Stored dataset items:
———
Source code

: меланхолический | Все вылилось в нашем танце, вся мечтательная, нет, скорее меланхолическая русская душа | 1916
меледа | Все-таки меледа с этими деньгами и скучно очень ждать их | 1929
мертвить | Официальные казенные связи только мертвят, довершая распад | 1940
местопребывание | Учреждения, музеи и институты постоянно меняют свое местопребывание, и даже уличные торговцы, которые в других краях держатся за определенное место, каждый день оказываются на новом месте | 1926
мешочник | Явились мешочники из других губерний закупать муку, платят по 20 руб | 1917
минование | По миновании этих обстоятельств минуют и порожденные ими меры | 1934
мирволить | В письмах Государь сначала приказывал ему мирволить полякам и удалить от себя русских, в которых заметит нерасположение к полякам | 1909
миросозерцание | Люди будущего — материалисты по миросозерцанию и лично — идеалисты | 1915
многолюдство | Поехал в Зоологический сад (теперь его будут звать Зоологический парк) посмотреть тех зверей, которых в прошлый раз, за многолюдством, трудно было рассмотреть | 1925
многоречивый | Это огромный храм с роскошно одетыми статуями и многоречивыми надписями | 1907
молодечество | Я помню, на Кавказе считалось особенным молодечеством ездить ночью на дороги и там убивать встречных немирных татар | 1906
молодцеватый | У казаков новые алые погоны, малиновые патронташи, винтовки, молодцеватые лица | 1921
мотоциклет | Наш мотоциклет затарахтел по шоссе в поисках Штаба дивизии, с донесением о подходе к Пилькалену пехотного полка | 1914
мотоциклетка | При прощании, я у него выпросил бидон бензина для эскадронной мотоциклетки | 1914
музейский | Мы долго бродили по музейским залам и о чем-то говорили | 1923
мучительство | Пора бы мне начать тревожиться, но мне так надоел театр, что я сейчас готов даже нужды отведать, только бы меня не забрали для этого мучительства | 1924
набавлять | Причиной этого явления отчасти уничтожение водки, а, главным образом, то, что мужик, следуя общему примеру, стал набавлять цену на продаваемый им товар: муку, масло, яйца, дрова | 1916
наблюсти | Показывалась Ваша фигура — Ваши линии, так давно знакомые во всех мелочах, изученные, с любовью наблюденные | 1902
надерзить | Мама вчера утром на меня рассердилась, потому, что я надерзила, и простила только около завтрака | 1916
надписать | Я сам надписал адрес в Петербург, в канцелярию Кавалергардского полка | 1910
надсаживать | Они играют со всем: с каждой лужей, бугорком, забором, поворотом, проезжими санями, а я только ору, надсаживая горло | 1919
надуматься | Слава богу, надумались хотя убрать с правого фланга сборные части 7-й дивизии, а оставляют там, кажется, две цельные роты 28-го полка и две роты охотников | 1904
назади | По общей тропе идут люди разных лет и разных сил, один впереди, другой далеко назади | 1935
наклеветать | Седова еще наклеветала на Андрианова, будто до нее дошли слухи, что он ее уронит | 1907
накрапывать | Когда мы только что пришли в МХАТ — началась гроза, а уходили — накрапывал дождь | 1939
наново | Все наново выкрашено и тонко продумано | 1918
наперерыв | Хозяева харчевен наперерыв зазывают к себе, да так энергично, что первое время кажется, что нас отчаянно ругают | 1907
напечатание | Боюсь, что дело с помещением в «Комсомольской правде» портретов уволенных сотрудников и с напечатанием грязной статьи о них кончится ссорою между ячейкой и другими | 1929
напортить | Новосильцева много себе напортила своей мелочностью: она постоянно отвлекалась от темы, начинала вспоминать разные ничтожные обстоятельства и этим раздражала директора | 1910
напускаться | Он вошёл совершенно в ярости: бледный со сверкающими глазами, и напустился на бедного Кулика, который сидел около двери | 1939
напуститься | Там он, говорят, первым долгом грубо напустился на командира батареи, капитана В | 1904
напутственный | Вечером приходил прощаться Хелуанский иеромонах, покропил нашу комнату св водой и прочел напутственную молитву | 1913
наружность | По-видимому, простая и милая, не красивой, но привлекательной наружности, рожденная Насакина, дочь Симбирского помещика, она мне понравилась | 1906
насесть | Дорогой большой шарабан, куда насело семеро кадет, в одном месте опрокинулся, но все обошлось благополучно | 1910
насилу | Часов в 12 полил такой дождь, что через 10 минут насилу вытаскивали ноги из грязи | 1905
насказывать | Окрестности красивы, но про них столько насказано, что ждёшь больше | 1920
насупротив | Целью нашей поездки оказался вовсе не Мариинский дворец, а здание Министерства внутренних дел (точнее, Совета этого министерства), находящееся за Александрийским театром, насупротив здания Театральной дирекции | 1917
———
- [What is required] Look above for the line holding "мирволить | В" and the line holding "миросозерцание | Люди". Retype both, and every line between them, word for word and nothing else.

- [Answer for this exercise]
мирволить | В письмах Государь сначала приказывал ему мирволить полякам и удалить от себя русских, в которых заметит нерасположение к полякам | 1909
миросозерцание | Люди будущего — материалисты по миросозерцанию и лично — идеалисты | 1915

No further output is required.